### JOB ITEM
Rewrite the material from the line with "Review of C.S. Lewis and Don" to the line with "Lyle W. Dorsett", switching "Review" to "Critique" wherever it occurs and changing nothing else.

Records taken from a collection:
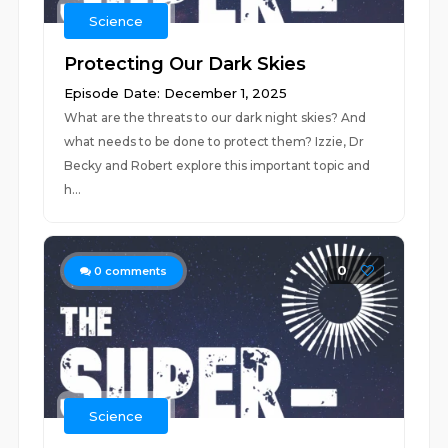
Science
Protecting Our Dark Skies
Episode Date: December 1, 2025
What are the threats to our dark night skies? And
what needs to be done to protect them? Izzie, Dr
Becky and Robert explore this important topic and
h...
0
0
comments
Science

==

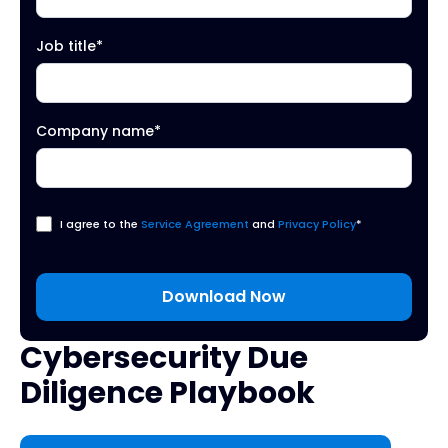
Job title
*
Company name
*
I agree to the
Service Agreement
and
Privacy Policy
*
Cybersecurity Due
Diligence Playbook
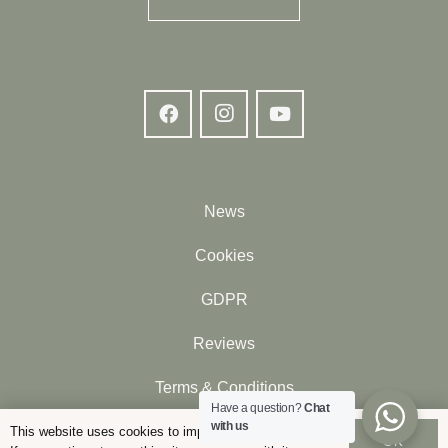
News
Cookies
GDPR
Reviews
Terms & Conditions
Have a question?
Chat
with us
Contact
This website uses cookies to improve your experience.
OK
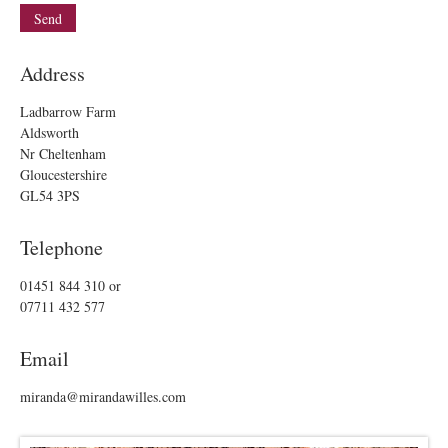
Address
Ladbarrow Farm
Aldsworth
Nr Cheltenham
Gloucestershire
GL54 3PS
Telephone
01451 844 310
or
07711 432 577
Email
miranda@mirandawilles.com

...

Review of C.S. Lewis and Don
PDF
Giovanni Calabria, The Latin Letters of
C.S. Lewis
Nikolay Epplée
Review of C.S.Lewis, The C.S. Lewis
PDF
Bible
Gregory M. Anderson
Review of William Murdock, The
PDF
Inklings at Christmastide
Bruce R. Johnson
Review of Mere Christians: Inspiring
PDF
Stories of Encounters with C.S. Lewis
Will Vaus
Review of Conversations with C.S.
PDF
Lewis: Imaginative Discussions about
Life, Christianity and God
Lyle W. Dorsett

### EXERCISE RESULT
Critique of C.S. Lewis and Don
PDF
Giovanni Calabria, The Latin Letters of
C.S. Lewis
Nikolay Epplée
Critique of C.S.Lewis, The C.S. Lewis
PDF
Bible
Gregory M. Anderson
Critique of William Murdock, The
PDF
Inklings at Christmastide
Bruce R. Johnson
Critique of Mere Christians: Inspiring
PDF
Stories of Encounters with C.S. Lewis
Will Vaus
Critique of Conversations with C.S.
PDF
Lewis: Imaginative Discussions about
Life, Christianity and God
Lyle W. Dorsett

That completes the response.